Twenty–four Nigerians have filed a lawsuit against the Independent National Electoral Commission (INEC) for failing to give them and other seven million Nigerians adequate time and opportunity to complete their voter registration after they had carried out their registration online.
The plaintiffs, who are suing for themselves and on behalf of seven million other Nigerians want INEC to be compelled to “complete the registration process, so that they can obtain their permanent voter cards (PVCs), and exercise their right to vote.”
INEC recently disclosed that out of 10,487,972 Nigerians who carried out their pre-registration online, only 3,444,378 completed the process at a physical centre. This represents just 32.8 percent of completed online registration.

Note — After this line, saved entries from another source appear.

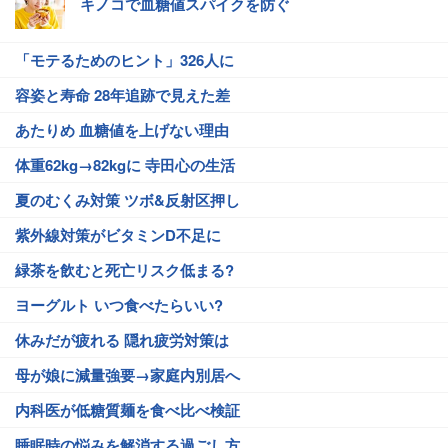
キノコで血糖値スパイクを防ぐ
「モテるためのヒント」326人に
容姿と寿命 28年追跡で見えた差
あたりめ 血糖値を上げない理由
体重62kg→82kgに 寺田心の生活
夏のむくみ対策 ツボ&反射区押し
紫外線対策がビタミンD不足に
緑茶を飲むと死亡リスク低まる?
ヨーグルト いつ食べたらいい?
休みだが疲れる 隠れ疲労対策は
母が娘に減量強要→家庭内別居へ
内科医が低糖質麺を食べ比べ検証
睡眠時の悩みを解消する過ごし方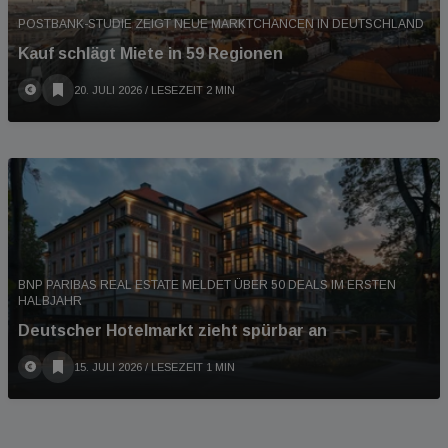
POSTBANK-STUDIE ZEIGT NEUE MARKTCHANCEN IN DEUTSCHLAND
Kauf schlägt Miete in 59 Regionen
20. JULI 2026
/ LESEZEIT 2 MIN
BNP PARIBAS REAL ESTATE MELDET ÜBER 50 DEALS IM ERSTEN
HALBJAHR
Deutscher Hotelmarkt zieht spürbar an
15. JULI 2026
/ LESEZEIT 1 MIN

But in the suit number FHC/ABJ/CS/1662/2022 filed last Friday at the Federal High Court, Abuja, the Plaintiffs are seeking “an order of mandamus to direct and compel INEC to re-activate its continuous voters registration exercise to allow the Plaintiffs to complete their registration and collect their Permanent Voters’ Cards (PVCs).”
The suit filed on behalf of the plaintiffs by lawyers to Socio-Economic Rights and Accountability Project (SERAP), Kolawole Oluwadare and Ms Adelanke Aremo, read in part: “Closing the gates on eligible Nigerians cannot preserve trust in the electoral process. According to reports, the inability of Nigerians to complete their voters registration exercise or even transfer their permanent voters’ card, affected wide spectrums of persons, hence this class action by the identified plaintiffs on behalf of other affected Nigerians.”
The plaintiffs are also seeking “an order of mandamus to direct and compel INEC to provide adequate facilities and deploy personnel to the registration units of the Plaintiffs to enable them complete their registration and collect their PVCs.”